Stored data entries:
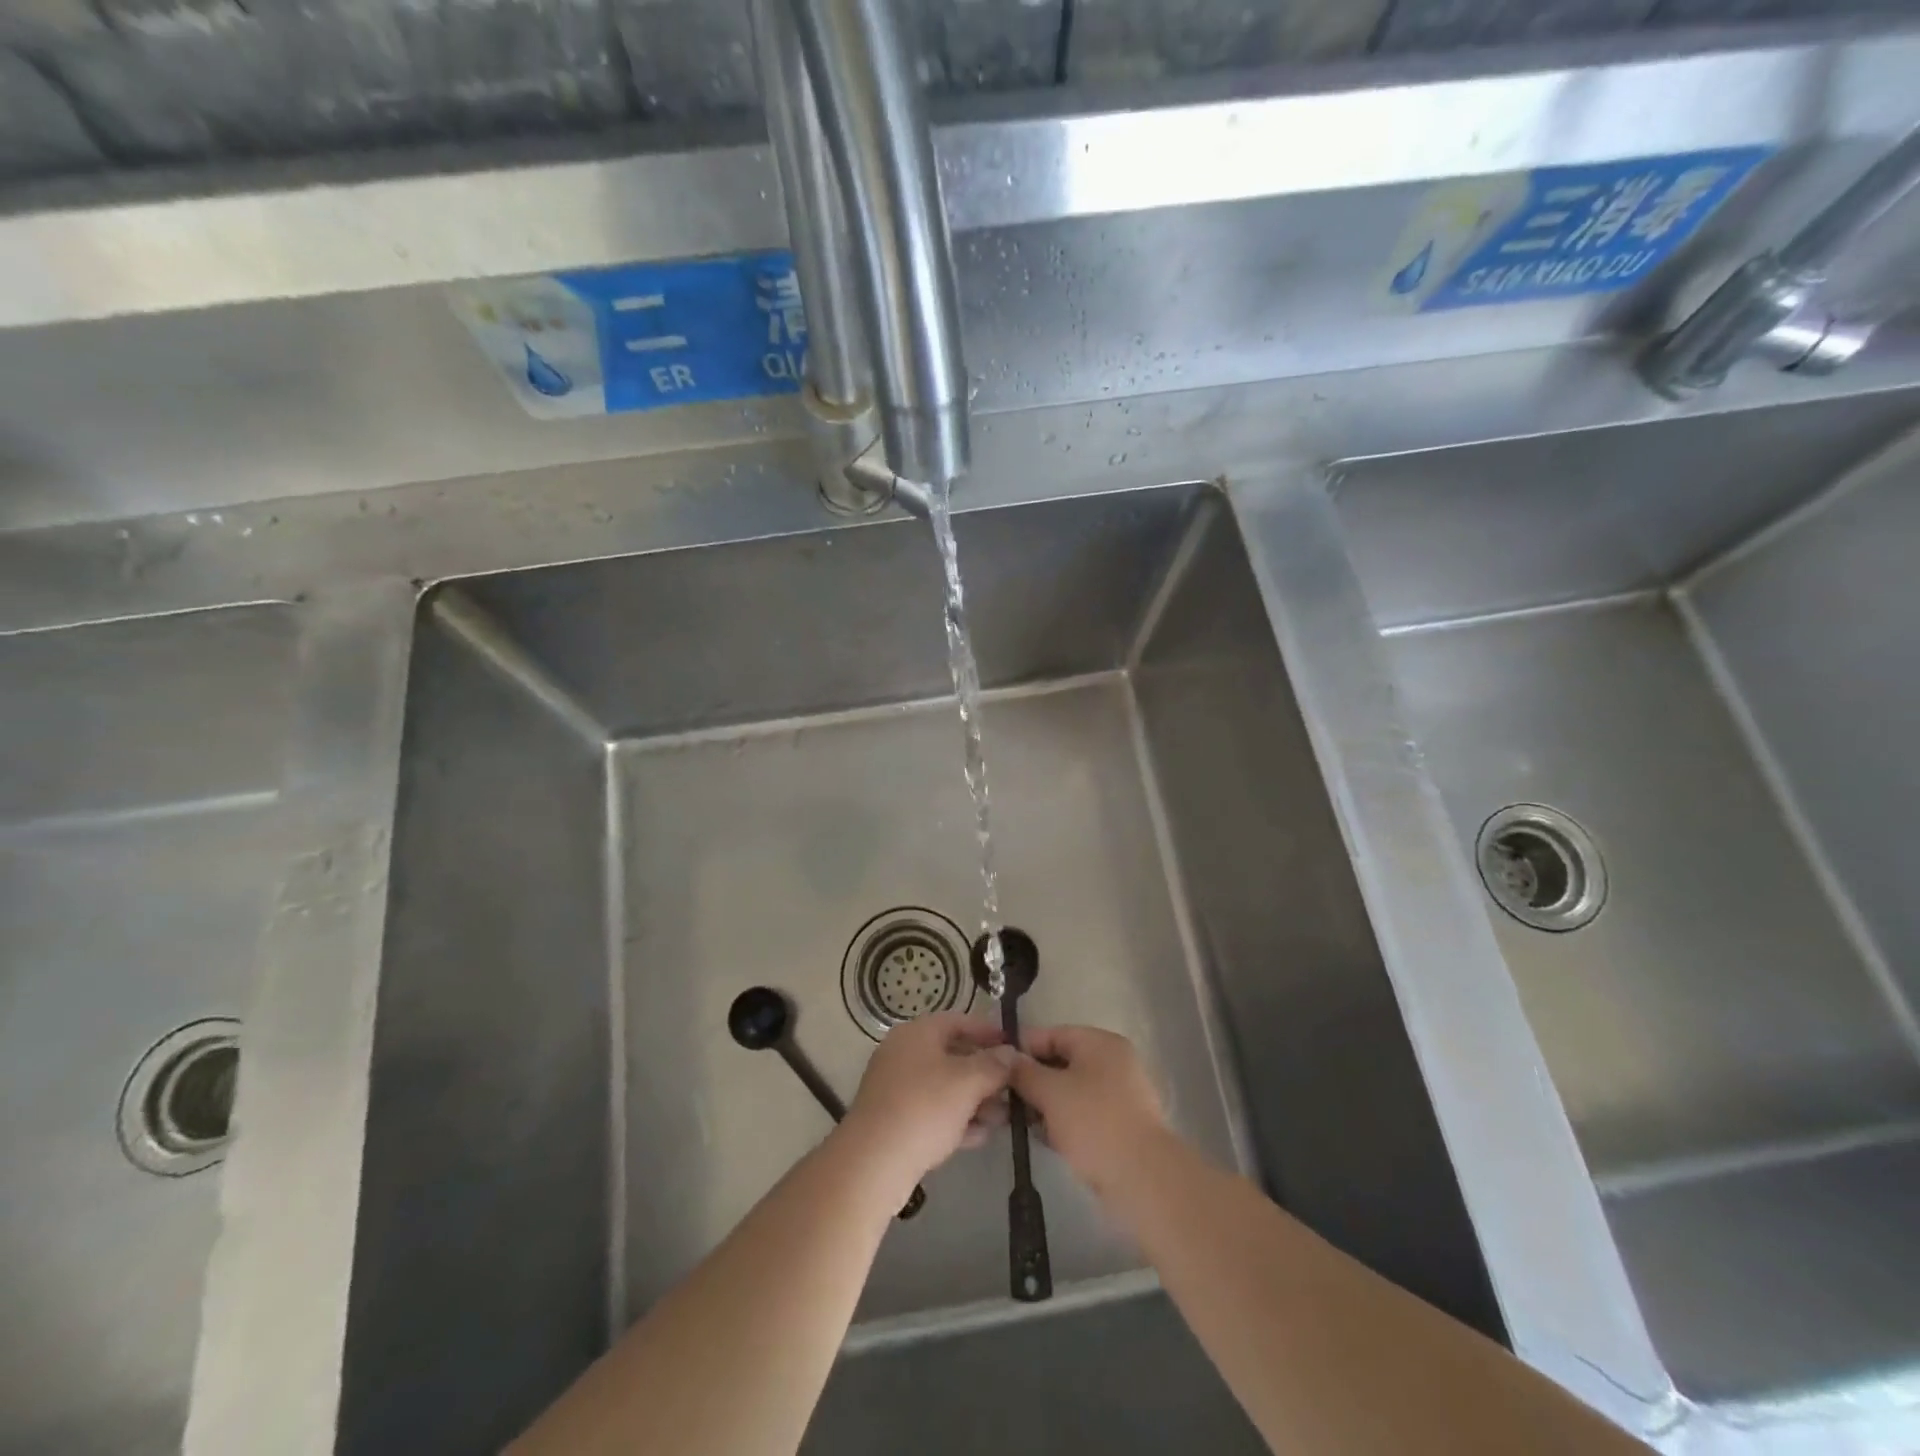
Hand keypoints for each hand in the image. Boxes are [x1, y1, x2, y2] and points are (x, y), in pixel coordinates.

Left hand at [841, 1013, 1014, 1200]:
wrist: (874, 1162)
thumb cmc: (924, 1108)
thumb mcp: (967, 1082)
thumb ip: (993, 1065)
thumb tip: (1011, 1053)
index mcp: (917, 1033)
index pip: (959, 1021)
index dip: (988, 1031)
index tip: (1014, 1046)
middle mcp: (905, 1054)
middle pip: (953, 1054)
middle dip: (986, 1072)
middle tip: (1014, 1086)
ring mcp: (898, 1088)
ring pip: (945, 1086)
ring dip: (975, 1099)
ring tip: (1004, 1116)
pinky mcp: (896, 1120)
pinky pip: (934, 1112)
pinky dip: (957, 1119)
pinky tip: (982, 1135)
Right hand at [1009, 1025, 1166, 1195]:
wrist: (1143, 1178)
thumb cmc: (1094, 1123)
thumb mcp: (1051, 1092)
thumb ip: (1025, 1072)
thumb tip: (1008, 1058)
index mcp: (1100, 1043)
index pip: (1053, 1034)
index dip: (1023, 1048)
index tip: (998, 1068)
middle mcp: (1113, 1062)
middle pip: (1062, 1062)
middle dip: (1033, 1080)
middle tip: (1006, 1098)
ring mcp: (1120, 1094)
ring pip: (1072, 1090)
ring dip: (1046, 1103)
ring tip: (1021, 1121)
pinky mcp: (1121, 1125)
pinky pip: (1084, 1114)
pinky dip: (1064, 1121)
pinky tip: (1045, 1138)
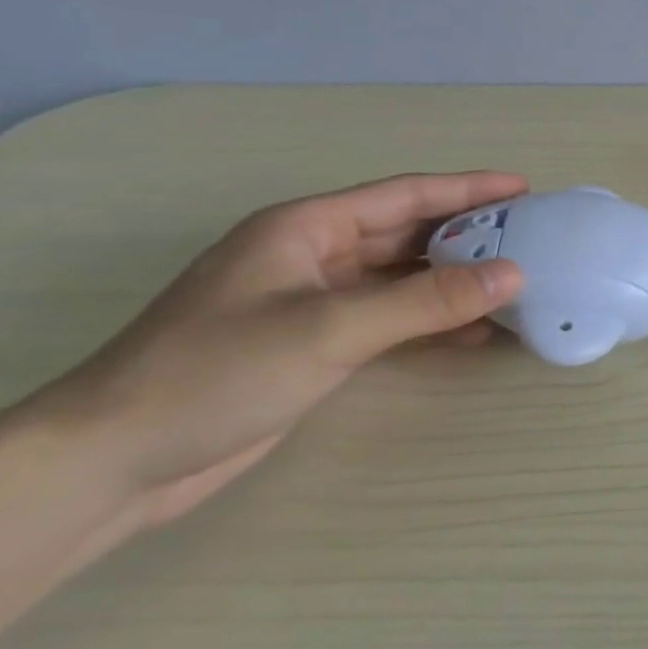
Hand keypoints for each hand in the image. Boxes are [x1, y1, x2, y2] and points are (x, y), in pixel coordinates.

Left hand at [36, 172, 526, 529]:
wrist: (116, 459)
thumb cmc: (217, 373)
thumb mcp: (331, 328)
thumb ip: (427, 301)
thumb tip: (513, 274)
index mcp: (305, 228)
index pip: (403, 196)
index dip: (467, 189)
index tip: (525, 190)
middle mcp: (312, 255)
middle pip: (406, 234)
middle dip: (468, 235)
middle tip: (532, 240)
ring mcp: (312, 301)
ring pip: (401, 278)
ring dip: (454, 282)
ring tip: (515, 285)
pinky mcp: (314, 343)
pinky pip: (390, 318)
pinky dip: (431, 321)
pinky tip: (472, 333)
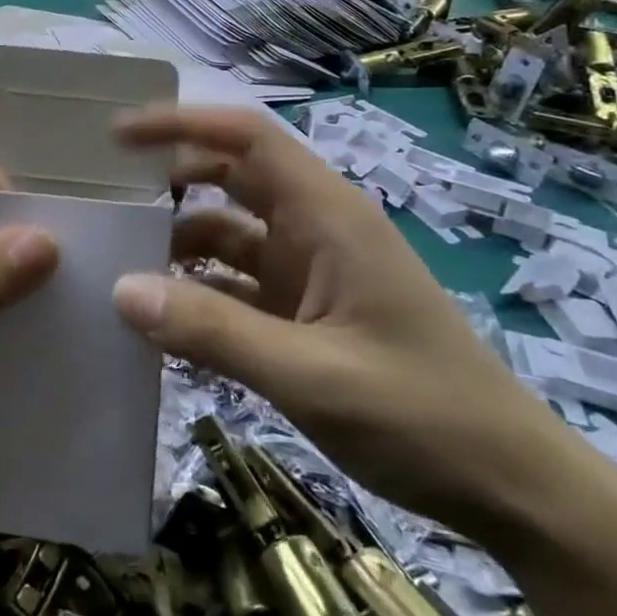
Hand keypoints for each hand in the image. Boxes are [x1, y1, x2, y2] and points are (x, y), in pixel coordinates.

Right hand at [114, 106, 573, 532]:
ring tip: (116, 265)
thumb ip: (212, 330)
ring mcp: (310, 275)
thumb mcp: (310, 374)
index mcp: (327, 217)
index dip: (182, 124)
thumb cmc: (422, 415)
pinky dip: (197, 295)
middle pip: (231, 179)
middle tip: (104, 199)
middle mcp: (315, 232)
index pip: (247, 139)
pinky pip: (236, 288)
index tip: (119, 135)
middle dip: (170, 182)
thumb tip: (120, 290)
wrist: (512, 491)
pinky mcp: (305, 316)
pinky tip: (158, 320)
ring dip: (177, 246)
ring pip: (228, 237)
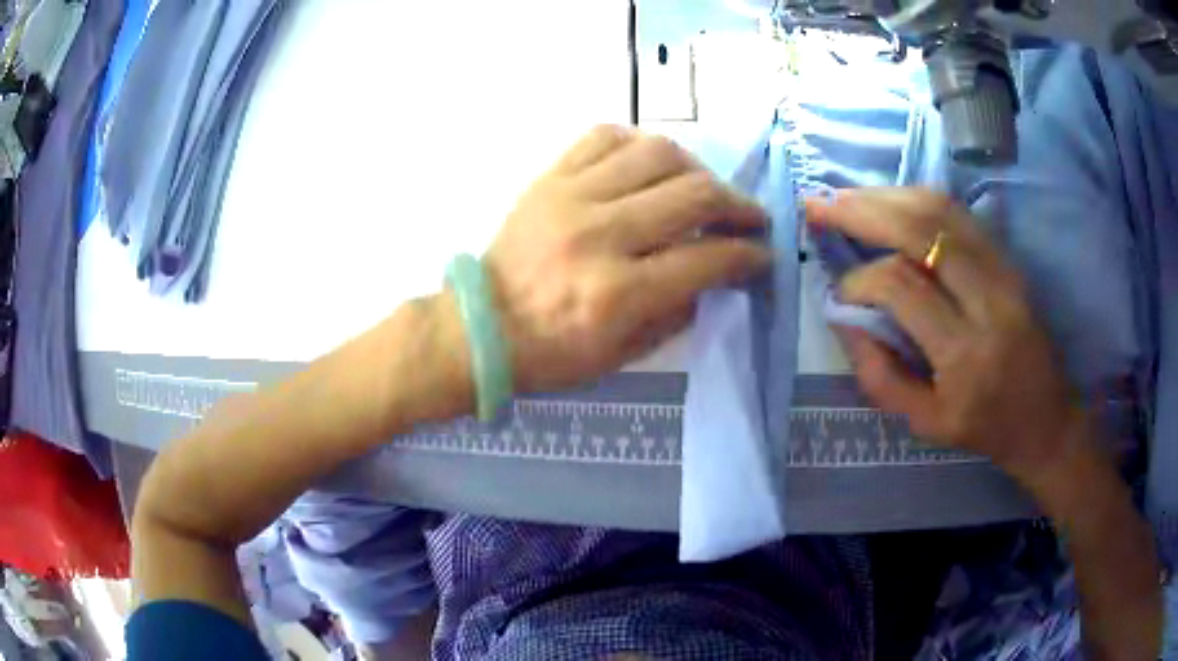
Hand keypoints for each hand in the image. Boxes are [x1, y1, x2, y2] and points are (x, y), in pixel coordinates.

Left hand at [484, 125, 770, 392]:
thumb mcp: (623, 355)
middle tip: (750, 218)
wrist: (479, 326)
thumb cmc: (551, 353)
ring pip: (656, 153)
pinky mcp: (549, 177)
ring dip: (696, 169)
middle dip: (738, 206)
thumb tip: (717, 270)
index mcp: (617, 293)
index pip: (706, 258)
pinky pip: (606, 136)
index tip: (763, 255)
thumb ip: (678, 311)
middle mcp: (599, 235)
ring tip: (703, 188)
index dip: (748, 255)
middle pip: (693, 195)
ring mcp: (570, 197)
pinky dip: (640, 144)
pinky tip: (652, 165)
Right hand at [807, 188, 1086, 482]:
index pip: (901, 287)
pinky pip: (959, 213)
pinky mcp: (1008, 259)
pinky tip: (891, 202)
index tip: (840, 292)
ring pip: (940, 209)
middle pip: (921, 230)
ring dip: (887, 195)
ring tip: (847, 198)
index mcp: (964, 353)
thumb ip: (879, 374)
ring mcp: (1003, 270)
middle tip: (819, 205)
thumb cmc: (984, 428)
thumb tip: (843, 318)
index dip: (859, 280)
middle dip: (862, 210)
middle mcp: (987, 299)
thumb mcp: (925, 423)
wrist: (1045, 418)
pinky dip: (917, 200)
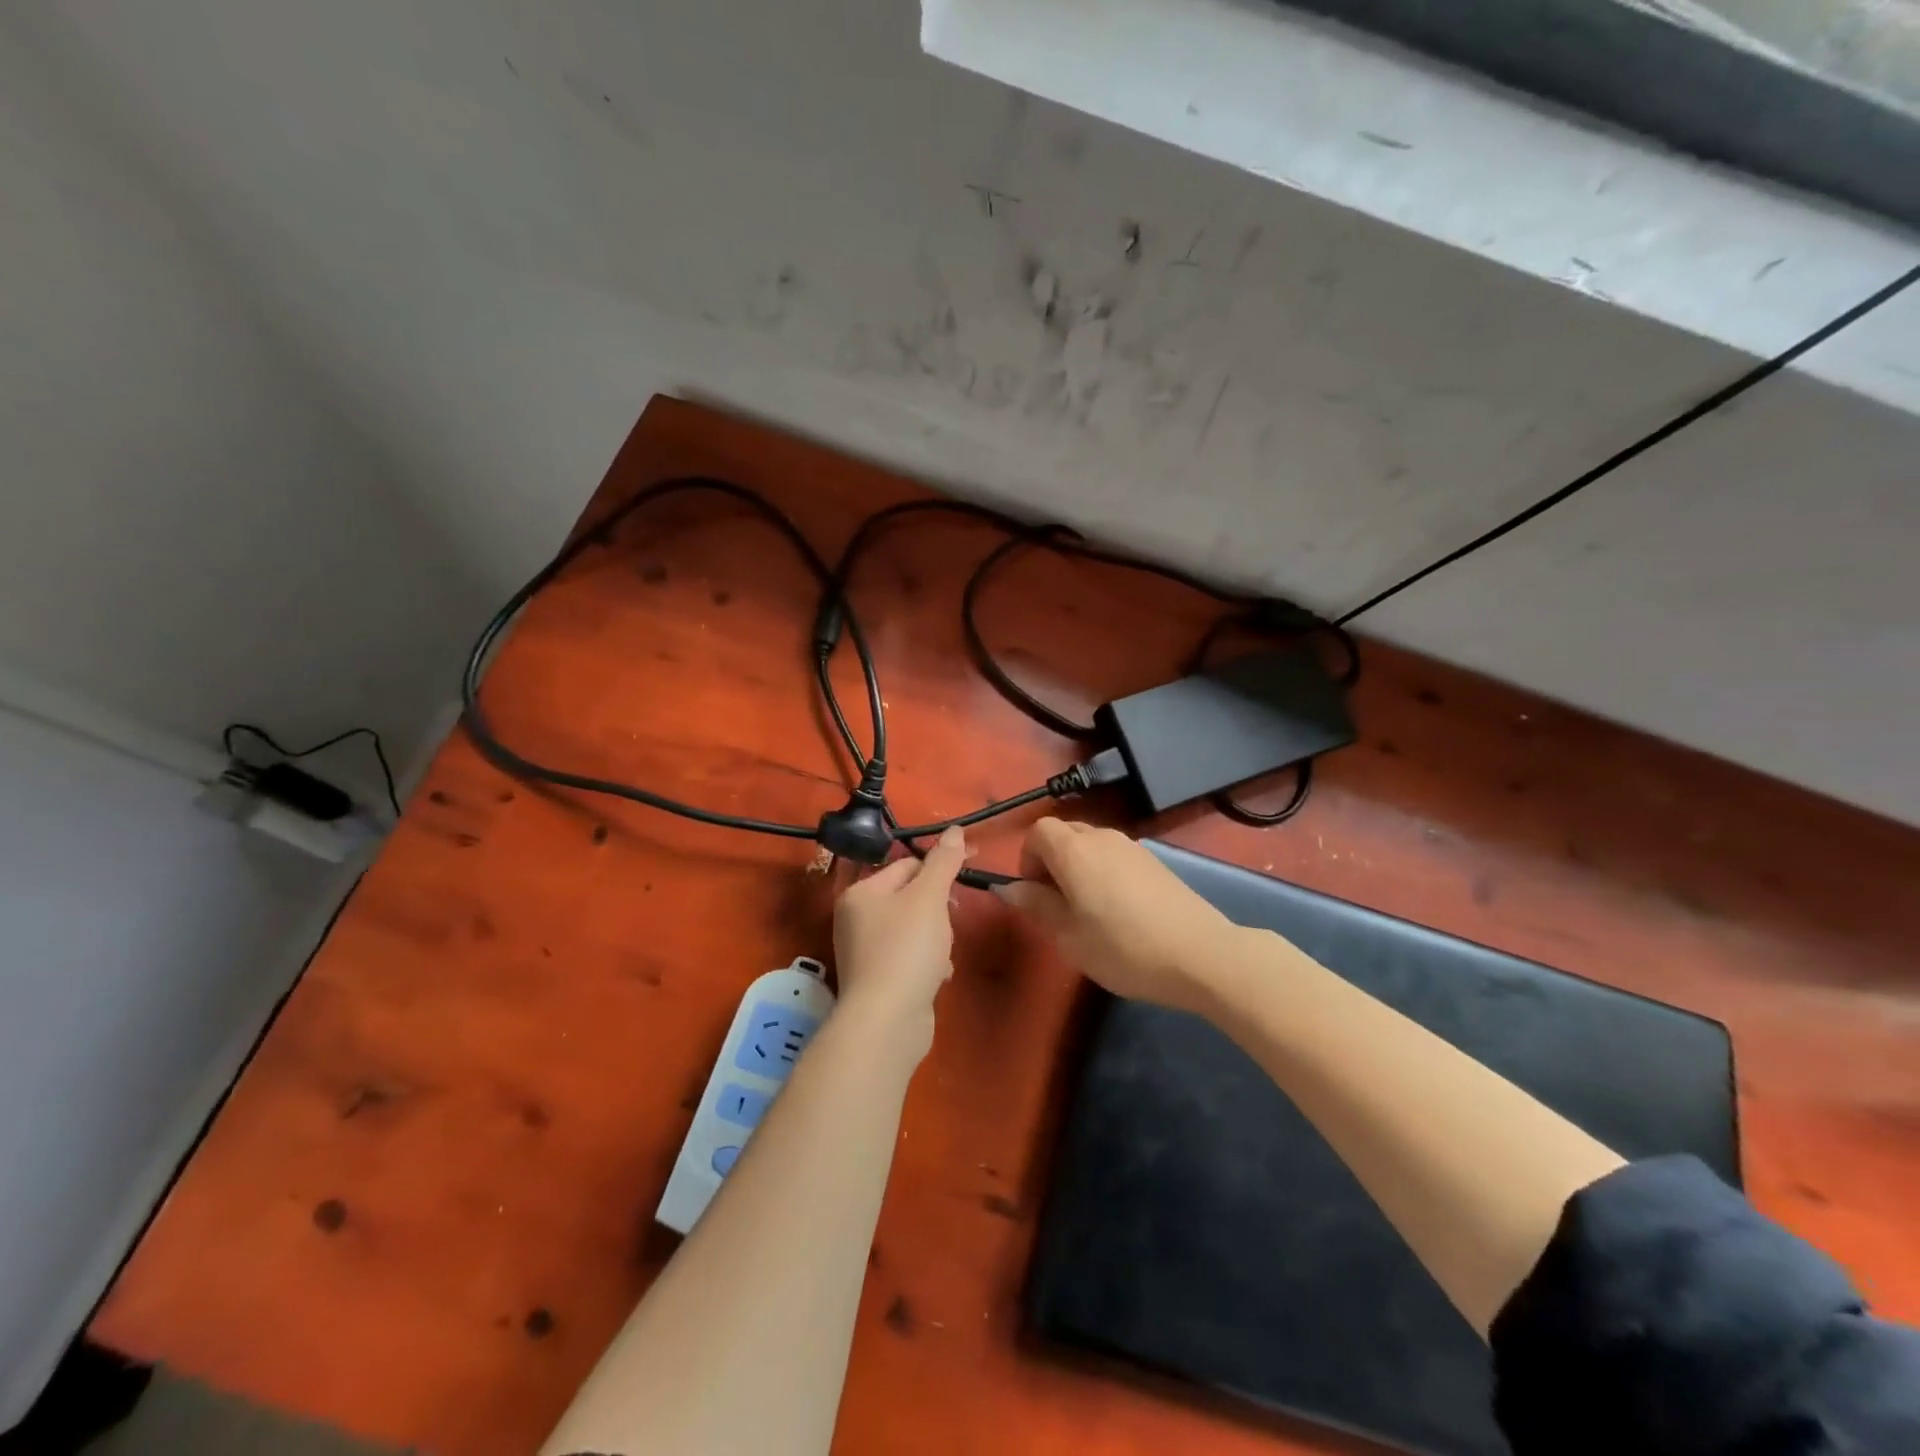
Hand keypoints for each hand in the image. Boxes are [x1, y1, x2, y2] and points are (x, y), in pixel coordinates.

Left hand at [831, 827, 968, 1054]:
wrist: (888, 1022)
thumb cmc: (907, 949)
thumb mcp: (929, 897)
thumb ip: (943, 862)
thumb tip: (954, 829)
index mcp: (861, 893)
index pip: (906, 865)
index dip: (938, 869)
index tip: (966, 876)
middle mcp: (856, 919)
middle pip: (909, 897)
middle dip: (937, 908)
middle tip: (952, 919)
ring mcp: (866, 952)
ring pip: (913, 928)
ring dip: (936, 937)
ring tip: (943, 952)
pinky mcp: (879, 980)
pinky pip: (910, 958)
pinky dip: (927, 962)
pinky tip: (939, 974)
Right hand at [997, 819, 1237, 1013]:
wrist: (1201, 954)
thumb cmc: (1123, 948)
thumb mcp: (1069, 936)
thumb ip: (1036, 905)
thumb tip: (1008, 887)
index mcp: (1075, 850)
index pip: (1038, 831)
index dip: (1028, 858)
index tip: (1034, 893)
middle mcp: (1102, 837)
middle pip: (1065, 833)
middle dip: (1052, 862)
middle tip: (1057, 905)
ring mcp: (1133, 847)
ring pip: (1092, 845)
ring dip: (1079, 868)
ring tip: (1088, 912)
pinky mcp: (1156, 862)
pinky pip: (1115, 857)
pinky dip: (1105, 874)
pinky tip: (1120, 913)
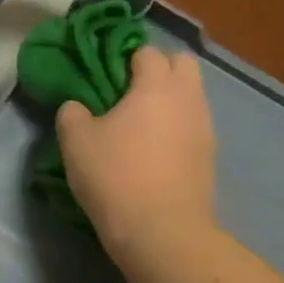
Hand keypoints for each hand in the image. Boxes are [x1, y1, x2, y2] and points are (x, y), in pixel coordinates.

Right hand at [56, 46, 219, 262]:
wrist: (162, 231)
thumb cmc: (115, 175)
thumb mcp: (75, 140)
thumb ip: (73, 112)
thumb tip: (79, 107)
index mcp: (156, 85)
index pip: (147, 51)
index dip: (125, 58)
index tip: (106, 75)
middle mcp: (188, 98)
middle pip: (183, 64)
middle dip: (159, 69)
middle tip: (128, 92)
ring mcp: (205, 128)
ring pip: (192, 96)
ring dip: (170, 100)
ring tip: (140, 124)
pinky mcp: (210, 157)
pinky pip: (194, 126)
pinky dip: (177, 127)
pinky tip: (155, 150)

EXERCISE INSTRUCTIONS: The required output is every line from the one containing "index pip: (1038, 831)" through the last line of the records, inclusive, reproduced exactly and without pictures.

RESULT OF THE EXERCISE:
index pip: (1038, 831)
index dip: (1028, 858)
index tip: (1034, 893)
middle mcp: (1102, 837)
middle pip: (1065, 833)
middle dip: (1052, 862)
middle tip: (1057, 905)
ring mcp: (1133, 847)
ring pip: (1092, 845)
ring dip: (1079, 868)
ring tip: (1088, 912)
pinky mcp: (1156, 862)
pinky pip: (1115, 857)
pinky dip: (1105, 874)
pinky tip: (1120, 913)
Hand keypoints for each hand in the image. Boxes are [x1, y1, x2, y2] and points are (x, y), in pixel coordinates.

Right hand at [56, 46, 219, 262]:
wrist: (162, 231)
thumb cmc: (115, 175)
thumb mcp: (75, 140)
thumb ip: (73, 112)
thumb tip: (79, 107)
index mcp: (156, 85)
index pip: (147, 51)
index dip: (125, 58)
index tip: (106, 75)
middle mcp: (188, 98)
middle pip: (183, 64)
middle dip: (159, 69)
middle tip: (128, 92)
ring mcp: (205, 128)
ring pip: (192, 96)
ring dip: (170, 100)
ring tip: (140, 124)
pinky mcp: (210, 157)
pinky pip: (194, 126)
pinky dip: (177, 127)
pinky tip: (155, 150)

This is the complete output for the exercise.